== Dataset extract
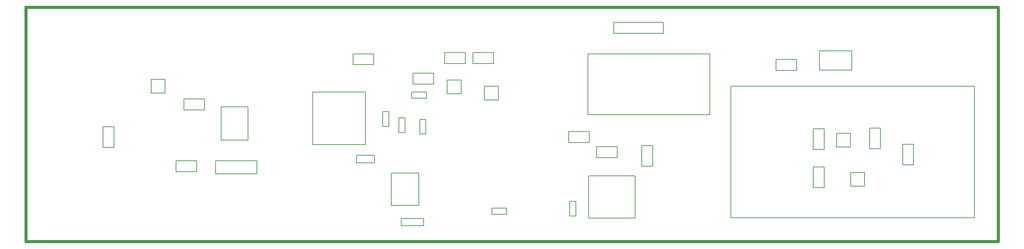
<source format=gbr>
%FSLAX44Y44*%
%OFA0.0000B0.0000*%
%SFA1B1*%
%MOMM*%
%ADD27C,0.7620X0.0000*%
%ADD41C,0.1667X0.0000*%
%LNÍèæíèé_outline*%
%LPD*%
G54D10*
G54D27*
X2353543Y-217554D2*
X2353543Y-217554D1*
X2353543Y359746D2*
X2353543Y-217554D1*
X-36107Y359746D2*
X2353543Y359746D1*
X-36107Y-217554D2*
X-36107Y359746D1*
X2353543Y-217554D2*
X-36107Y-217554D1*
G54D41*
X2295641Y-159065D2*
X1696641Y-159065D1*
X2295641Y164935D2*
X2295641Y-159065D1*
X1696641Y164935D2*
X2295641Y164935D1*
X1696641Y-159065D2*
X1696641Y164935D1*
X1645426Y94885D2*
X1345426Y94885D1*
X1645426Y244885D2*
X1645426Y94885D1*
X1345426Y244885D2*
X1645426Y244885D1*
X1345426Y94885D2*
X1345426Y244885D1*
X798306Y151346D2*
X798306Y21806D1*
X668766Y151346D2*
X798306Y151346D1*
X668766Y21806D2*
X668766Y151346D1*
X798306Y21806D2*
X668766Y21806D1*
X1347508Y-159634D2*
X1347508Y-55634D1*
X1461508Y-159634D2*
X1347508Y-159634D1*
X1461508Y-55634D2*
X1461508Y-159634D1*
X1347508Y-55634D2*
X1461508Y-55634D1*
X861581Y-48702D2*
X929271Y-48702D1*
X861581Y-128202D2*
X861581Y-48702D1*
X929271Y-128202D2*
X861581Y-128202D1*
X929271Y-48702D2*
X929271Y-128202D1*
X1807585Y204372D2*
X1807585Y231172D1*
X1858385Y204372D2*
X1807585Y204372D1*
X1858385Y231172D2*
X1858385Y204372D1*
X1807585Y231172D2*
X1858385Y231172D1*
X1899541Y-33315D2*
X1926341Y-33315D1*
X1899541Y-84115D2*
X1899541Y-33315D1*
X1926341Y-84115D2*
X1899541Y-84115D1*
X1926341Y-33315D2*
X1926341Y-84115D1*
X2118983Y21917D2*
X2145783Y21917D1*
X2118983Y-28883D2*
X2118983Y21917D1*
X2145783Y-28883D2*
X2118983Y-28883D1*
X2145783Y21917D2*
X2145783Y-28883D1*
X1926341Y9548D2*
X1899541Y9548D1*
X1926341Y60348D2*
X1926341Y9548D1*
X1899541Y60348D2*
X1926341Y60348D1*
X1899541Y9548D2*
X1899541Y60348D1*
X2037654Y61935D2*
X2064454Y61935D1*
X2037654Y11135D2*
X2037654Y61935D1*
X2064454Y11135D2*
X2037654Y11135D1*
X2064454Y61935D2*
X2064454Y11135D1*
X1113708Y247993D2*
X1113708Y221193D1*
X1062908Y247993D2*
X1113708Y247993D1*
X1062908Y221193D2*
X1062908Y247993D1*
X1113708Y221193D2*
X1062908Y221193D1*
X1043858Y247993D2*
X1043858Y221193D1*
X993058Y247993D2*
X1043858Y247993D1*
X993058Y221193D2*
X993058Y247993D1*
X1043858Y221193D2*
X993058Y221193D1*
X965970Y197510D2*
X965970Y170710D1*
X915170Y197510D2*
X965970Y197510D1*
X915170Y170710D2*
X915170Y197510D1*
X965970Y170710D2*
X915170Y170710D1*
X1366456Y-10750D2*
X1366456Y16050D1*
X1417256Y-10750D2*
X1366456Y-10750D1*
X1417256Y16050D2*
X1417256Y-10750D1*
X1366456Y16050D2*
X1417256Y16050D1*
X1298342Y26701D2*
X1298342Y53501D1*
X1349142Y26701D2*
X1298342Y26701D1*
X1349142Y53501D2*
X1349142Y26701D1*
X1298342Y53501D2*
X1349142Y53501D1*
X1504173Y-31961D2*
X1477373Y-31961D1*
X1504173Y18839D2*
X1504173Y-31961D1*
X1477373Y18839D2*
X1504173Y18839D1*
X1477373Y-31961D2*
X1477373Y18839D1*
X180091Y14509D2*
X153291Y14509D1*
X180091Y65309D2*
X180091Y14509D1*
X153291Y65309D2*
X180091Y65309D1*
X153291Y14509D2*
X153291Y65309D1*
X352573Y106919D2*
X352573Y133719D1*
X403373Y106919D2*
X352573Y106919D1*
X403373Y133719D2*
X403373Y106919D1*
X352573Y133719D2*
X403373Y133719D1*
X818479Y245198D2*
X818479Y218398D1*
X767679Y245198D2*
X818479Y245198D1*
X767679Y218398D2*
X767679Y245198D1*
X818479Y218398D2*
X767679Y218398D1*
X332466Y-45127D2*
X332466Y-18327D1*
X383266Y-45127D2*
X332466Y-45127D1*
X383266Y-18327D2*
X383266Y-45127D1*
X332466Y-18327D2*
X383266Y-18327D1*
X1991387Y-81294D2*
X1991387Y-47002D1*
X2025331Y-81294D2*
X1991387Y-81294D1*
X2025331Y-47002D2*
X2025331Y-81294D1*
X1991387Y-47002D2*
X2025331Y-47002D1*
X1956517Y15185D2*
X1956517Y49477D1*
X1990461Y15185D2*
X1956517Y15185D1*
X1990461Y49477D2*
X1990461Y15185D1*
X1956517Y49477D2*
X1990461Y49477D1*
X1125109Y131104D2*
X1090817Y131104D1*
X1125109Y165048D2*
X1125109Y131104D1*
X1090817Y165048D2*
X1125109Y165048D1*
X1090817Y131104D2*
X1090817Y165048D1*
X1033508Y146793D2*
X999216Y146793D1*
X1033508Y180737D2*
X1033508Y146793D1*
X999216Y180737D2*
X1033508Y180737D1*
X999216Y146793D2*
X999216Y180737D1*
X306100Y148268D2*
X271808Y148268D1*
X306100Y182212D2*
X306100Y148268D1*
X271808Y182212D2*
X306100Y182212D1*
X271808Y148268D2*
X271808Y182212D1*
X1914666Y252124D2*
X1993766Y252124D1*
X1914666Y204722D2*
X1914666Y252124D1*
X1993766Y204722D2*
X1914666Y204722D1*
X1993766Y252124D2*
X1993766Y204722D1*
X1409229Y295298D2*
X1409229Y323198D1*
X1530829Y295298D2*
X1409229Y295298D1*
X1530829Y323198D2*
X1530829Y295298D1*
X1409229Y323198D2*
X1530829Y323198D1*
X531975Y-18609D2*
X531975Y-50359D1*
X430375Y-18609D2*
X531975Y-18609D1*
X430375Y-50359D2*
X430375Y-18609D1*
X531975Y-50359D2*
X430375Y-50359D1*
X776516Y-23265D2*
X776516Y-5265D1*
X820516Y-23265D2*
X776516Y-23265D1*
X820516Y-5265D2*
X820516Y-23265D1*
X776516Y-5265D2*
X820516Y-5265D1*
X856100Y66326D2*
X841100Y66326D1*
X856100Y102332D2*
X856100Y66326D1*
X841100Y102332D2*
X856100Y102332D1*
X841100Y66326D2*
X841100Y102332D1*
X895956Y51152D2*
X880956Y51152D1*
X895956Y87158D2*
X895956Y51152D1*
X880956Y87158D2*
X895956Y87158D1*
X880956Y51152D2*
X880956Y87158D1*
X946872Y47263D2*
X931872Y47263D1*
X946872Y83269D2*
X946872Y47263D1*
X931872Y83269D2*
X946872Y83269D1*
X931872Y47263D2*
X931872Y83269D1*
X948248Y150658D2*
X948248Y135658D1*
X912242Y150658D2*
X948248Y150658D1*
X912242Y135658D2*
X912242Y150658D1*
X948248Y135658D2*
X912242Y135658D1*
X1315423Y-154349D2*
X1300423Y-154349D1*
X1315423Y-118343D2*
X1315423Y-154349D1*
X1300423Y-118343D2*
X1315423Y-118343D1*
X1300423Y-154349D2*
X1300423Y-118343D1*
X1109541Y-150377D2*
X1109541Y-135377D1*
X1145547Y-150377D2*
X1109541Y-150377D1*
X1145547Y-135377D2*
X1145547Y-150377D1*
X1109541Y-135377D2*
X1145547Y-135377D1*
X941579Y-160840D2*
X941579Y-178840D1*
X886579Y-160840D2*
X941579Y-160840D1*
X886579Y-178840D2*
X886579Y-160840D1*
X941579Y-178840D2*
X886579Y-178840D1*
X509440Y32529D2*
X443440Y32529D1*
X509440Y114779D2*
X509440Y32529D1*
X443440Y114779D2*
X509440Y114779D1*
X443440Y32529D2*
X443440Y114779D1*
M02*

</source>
====
== Dataset extract
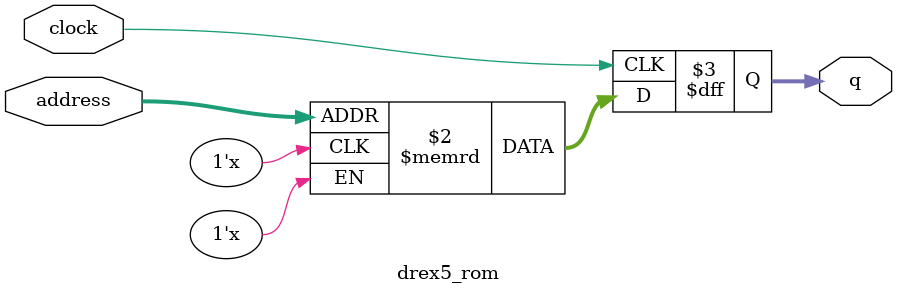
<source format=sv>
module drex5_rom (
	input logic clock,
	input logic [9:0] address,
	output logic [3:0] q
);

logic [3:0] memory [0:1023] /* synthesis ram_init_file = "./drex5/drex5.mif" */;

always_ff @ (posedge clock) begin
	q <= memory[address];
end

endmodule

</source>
====
## Brief
Of the entries listed above, reproduce only the lines starting at the line containing "X1125109Y165048D1*" and ending at the line containing "X912242Y150658D1*". Include both, exactly as they stand.

## Finished exercise
X1125109Y165048D1*
X1090817Y131104D2*
X1090817Y165048D1*
X1033508Y146793D2*
X999216Y146793D1*
X1033508Y180737D2*
X1033508Y146793D1*
X999216Y180737D2*
X1033508Y180737D1*
X999216Y146793D2*
X999216Y180737D1*
X306100Y148268D2*
X271808Y148268D1*
X306100Y182212D2*
X306100Y148268D1*
X271808Y182212D2*
X306100Y182212D1*
X271808Y148268D2*
X271808Y182212D1*
X1914666Y252124D2*
X1993766Y252124D1*
X1914666Y204722D2*
X1914666Y252124D1*
X1993766Y204722D2*
X1914666Y204722D1*
X1993766Y252124D2*
X1993766Y204722D1*
X1409229Y295298D2*
X1409229Y323198D1*
X1530829Y295298D2*
X1409229Y295298D1*
X1530829Y323198D2*
X1530829Y295298D1*
X1409229Y323198D2*
X1530829Y323198D1*
X531975Y-18609D2*
X531975Y-50359D1*
X430375Y-18609D2*
X531975Y-18609D1*
X430375Y-50359D2*
X430375Y-18609D1*
X531975Y-50359D2*
X430375Y-50359D1*
X776516Y-23265D2*
X776516Y-5265D1*
X820516Y-23265D2*
X776516Y-23265D1*
X820516Y-5265D2*
X820516Y-23265D1*
X776516Y-5265D2*
X820516Y-5265D1*
X856100Y66326D2*
X841100Y66326D1*
X856100Y102332D2*
X856100Y66326D1*
X841100Y102332D2*
X856100Y102332D1*
X841100Y66326D2*
X841100Y102332D1*
X895956Y51152D2*
X880956Y51152D1*
X895956Y87158D2*
X895956Y51152D1*
X880956Y87158D2*
X895956Y87158D1*
X880956Y51152D2*
X880956Y87158D1*
X946872Y47263D2*
X931872Y47263D1*
X946872Y83269D2*
X946872Y47263D1*
X931872Y83269D2*
X946872Y83269D1*
X931872Y47263D2*
X931872Y83269D1*
X948248Y150658D2*
X948248Y135658D1*
X912242Y150658D2*
X948248Y150658D1*
X912242Y135658D2*
X912242Y150658D1*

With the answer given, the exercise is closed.